> [Document excerpt]:
______
On one occasion, he dined with his cousin Winston Churchill, recalling the Prime Minister’s tears of despair as they were updated on the devastating loss of life suffered by British crews that night in a large-scale offensive against Germany.
Leslie’s first wife was the stage actress Agnes Bernelle, known as Agi. Her father was a Hungarian Jewish who fled to London to avoid execution by the Nazi’s. During the war, the sultry-voiced Agi was recruited to present radio broadcasts which were aired from London into Germany in a bid to woo German citizens to the Allied cause.
The couple met in London while Leslie was on leave. Within months they were sneaking out to the garden at Castle Leslie, utterly naked, ‘like two fairy children, our bodies white in the moonlight, holding hands and dancing around the tree’.
They married just days after the end of the war in August 1945. They had two sons, Shaun and Mark, and a daughter, Antonia.
Leslie began writing film scripts, setting up a production company and co-directing his first feature, Stranger at my Door, a Dublin-based crime thriller starring Agnes Bernelle and Joseph O’Connor. The film flopped and Desmond became suddenly short of money.
He turned to journalism, writing about Ireland for society magazines like Vogue and Picture Post.
He struck gold with his book Flying Saucers Have Landed. During the 1950s, UFOs sightings were commonplace across the world. Leslie had always been fascinated by the possibility of alien visitors. He now commenced a detailed study of the history of alien sightings, delving into Sanskrit, Celtic and Ancient Greek texts. He befriended George Adamski, the Polish-born ufologist who seriously claimed he had been abducted by aliens from the planet Venus. They co-wrote the ‘Flying Saucers Have Landed’, the first book on the subject, which, though widely denounced, proved a smash hit, with global sales of over a million.
As Agi recalled Leslie now became a ‘household name with the lunatic fringe’, delivering talks on the subject across Ireland and Britain. Whether he privately believed in UFOs or not remains open to question but publicly he held his ground. He certainly believed communication with the dead was possible, frequently attending séances and, in later life, becoming a key figure in the White Eagle Lodge, a spiritual order with Native American connections. As one friend said, ‘You never knew with Desmond. He appeared to believe completely, but he also had a great sense of humour’.
______
> [Material shown]:

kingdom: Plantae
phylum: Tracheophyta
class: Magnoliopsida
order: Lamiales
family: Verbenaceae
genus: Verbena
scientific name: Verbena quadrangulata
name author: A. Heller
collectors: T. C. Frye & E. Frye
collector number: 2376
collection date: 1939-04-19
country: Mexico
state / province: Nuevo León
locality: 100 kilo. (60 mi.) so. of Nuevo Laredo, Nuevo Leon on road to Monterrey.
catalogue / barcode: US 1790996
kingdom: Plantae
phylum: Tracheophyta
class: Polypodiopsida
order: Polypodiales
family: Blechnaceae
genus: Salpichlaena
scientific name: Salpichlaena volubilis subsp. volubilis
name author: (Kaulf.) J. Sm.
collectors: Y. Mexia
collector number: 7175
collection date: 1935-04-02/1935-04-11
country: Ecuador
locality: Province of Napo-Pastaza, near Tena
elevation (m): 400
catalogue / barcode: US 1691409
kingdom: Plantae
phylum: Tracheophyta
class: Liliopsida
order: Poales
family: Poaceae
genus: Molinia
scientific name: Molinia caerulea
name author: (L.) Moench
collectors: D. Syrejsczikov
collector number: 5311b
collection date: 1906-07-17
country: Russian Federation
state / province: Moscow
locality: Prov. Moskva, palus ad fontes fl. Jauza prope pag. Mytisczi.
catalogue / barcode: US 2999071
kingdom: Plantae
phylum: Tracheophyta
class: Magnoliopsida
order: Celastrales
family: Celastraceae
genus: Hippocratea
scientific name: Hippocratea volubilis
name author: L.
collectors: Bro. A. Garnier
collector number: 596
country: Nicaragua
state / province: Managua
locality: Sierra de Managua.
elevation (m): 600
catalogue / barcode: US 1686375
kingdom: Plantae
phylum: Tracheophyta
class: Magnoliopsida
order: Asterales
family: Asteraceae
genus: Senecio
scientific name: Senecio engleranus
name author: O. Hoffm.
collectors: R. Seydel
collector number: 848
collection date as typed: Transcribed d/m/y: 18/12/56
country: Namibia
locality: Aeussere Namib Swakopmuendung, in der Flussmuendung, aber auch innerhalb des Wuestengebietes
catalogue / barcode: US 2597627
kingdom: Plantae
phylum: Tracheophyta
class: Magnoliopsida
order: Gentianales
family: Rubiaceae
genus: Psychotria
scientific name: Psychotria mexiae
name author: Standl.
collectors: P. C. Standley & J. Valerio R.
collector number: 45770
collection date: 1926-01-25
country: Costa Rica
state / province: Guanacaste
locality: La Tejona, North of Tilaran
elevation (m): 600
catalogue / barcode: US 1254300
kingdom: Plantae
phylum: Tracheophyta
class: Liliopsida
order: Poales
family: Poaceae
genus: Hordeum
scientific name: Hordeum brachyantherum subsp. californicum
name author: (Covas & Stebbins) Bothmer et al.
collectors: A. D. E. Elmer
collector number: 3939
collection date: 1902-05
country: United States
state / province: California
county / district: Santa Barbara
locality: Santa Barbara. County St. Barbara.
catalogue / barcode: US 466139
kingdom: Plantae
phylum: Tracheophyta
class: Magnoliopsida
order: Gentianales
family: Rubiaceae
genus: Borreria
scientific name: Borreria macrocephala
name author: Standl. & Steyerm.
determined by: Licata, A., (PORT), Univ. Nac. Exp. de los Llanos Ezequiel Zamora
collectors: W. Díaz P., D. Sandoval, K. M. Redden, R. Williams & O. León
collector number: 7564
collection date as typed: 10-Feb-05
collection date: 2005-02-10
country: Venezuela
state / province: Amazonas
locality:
______
> [Problems]:
a - In the Desmond Leslie excerpt, what was the title of the first feature film he co-directed?
b - Write the next part of the Desmond Leslie excerpt, picking up after its final sentence.

> [Results of the tasks]:
a - Stranger at my Door

b -
Leslie was not a faithful husband. He and Agi lived in an open marriage but he was more inclined to take advantage of it than she. Desmond claimed that during his childhood he had been frightened of the opposite sex. He certainly overcame this fear and began ‘to derive immense pleasure from their company’. As his daughter Antonia said, he ‘didn’t want to have control over himself with women’. Somehow, even after each affair ended, he remained on good terms with the women in question. In 1953, one of his mistresses gave birth to a daughter, Wendyl, just four months after Agi gave birth to his second son Mark. Somehow their marriage survived this considerable hiccup.
In the early 1960s, he took a flat at St John’s Wood, London, and became an active member of the Campaign for Nuclear Disarmament. He spent a memorable night in prison with the actress Vanessa Redgrave and the jazz musician George Melly.
He also began to enjoy some success with music scores, composing the soundtrack to a series of twelve Shakespeare plays recorded by His Master’s Voice with actors such as John Gielgud, Vivien Leigh and Ralph Richardson. Some of his electronic pieces were also used in early episodes of the BBC’s first Doctor Who series.
Success as an avant-garde composer may have beckoned but in 1963 he returned to Ireland to take on Castle Leslie. His brother Jack, who owned the estate, had moved to Rome where he remained until the 1990s, leaving their sister Anita and her husband Bill King (who has lately turned 100 years old and lives in Oranmore, Co. Galway) to run the property. Struggling to keep the place solvent, the Kings urged Leslie to come home.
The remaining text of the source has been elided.